## Passage provided
According to immunology expert Professor Colin Dayan, having just 30-40% of your original number of beta cells is probably enough for your body to control your blood glucose levels without you needing to take insulin.
Beta cells regulate blood glucose levels by producing, storing and releasing the hormone insulin. They keep insulin locked inside them and only release it in response to rising levels of glucose in the blood. In just 10 minutes, this insulin starts lowering blood glucose levels.
Beta cells store insulin so that they always have a supply ready to release when needed. They start making more insulin when they detect rising blood glucose levels – and even before, as Dr Alice Carr explains.
Beta cells are amazing. When people without type 1 just look at a plate of food, their beta cells start making extra insulin in preparation for the level of glucose in their blood to rise.”
Scientists across the world are growing beta cells in their labs to transplant into people with type 1 so that they can make their own insulin again. Find out more about beta cell research in our cure research page and learn about ongoing JDRF-funded beta cell research in our cure research projects.
As well as insulin, beta cells release a molecule called C-peptide and another hormone called amylin. Because beta cells are destroyed in type 1 diabetes, people with type 1 have much lower levels of C-peptide and amylin than people without type 1.

## Study questions
- a) In the beta cell passage, write out the text again starting at "Beta cells store" and ending at "Alice Carr explains.", substituting "reserve" for "supply".
- b) Continue the passage on beta cells, picking up after its last sentence.

## Data segment
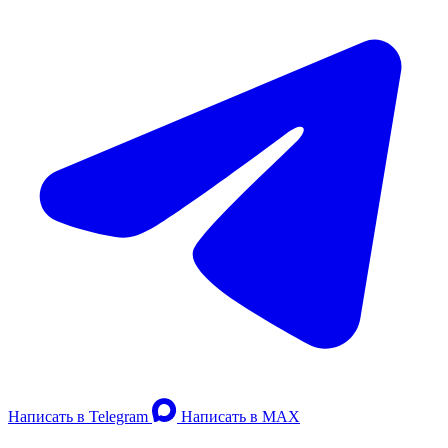
Написать в Telegram
Написать в MAX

## Answers per task
- a)
Beta cells store insulin so that they always have a reserve ready to release when needed. They start making more insulin when they detect rising blood glucose levels – and even before, as Dr Alice Carr explains.

- b)
C-peptide (short for connecting peptide) is not involved in regulating blood glucose levels, but it is crucial for making insulin. Beta cells release C-peptide with insulin in equal amounts. C-peptide stays in the body longer than insulin before it breaks down. Thanks to this, C-peptide is used to calculate how much insulin beta cells are releasing because it’s a lot easier to measure than insulin.
C-peptide is measured by a blood test. C-peptide tests can also be used to distinguish between type 1 and type 2 diabetes. Dr Nicholas Thomas is investigating whether C-peptide tests can help prevent misdiagnoses.
Amylin is another hormone that beta cells release, which helps to lower blood glucose levels in a few ways. It delays the stomach emptying its contents, which slows the rate at which glucose can enter the bloodstream. Amylin also helps you feel full and not eat as much as well as stopping the release of glucagon.